The next test was a recording I did from the RAV4. I drove from a local post office to our home. This time, I used the 1-minute recording option. I like this video because it was shot near dusk and you can see several neon signs from restaurants in the video. You will notice that the lighting seems to flicker on those signs. This flicker is likely caused by the frequency of the current flowing through the lights. You do have the option to switch between 50Hz and 60Hz on this camera through the Settings menu. It appears that I actually shot this particular video at 60Hz. The 50Hz setting is natural for those shooting in the PAL format, while here in the United States our standard is NTSC and footage is typically captured at 60Hz.
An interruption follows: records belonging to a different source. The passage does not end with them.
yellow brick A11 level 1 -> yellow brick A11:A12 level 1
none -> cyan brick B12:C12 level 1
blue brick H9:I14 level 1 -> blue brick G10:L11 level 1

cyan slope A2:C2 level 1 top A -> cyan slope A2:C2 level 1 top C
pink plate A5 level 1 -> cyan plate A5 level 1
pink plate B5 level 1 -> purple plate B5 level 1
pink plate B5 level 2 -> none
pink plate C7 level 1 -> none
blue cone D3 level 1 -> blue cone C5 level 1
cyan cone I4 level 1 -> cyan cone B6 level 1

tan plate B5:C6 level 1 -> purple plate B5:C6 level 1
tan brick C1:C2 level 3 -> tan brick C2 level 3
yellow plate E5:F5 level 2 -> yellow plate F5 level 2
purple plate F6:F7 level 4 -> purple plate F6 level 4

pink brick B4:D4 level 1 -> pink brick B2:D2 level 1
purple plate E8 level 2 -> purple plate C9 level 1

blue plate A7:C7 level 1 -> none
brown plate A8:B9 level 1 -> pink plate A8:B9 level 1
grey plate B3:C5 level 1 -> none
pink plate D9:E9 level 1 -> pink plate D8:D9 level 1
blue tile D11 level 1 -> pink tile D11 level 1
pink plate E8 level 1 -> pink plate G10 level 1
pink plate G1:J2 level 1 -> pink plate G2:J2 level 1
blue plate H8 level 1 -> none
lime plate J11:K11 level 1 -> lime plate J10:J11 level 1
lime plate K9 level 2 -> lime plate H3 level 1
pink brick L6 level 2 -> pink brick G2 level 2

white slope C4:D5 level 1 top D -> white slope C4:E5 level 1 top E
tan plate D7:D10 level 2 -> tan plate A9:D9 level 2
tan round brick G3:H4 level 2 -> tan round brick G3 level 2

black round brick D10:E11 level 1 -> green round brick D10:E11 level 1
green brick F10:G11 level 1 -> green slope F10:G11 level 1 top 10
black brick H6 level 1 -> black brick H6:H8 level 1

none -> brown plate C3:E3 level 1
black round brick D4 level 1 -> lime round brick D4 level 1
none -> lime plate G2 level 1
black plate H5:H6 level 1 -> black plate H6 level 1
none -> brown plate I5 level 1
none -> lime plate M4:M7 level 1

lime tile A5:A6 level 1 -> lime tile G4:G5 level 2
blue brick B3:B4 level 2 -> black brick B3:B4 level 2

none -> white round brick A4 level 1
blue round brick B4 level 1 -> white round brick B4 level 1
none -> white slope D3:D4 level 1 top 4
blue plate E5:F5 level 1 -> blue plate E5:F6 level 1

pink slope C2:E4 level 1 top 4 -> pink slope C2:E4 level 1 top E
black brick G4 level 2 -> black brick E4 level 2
I don’t know that changing that setting would have prevented the flicker since that current is unseen by the human eye. This video was shot using the 720p HD setting.
This video clip shows the 1080p HD video feed. This video was compressed to h.264 and then uploaded to Vimeo. I used the same compression techniques as the 720p videos above, but the 1080p video just didn’t seem as good of quality as the 720p videos.
Finally, I did just a simply drive through a city street and neighborhood early in the morning. I felt that the lighting was very good on this particular day and that the movement of the passing cars was fantastic. You can even see the steam being pushed out of cars’ exhaust pipes as they drive by. There are good reflections on water and you ca see a wide field of view. Colors seem to be quite vibrant and you can read signs very easily. This video was shot using the Standard Definition (VGA) setting.
When it came to pulling footage from the Micro SD card, I didn’t really have any issues. There is one folder placed on your SD card — DCIM. Inside that folder you will find all the AVI files (and any still photos if you took them). Any locked files will appear at the top of your list with a file name like “LOCK0003.avi”. I actually had two locked files, but there were no accidents during the time that I was testing this camera so I’m not sure why these files were locked.
The Conbrov T17 Dash Cam seems to be a very sturdy little dash camera. For its price point (around $42) I’ve been very impressed with it. I do wish the User Manual was a little more details in some areas. It gives clear instructions, but misses out on some important information. I also found inaccuracy. The manual states under Loop Recording that the choices are OFF, 3-minutes, 5 minutes and 10 minutes when in fact there is also a 1 and 2 minute option in the camera’s menu. Aside from the manual issue and a Micro SD card not being included, I was very happy with the overall performance of the camera.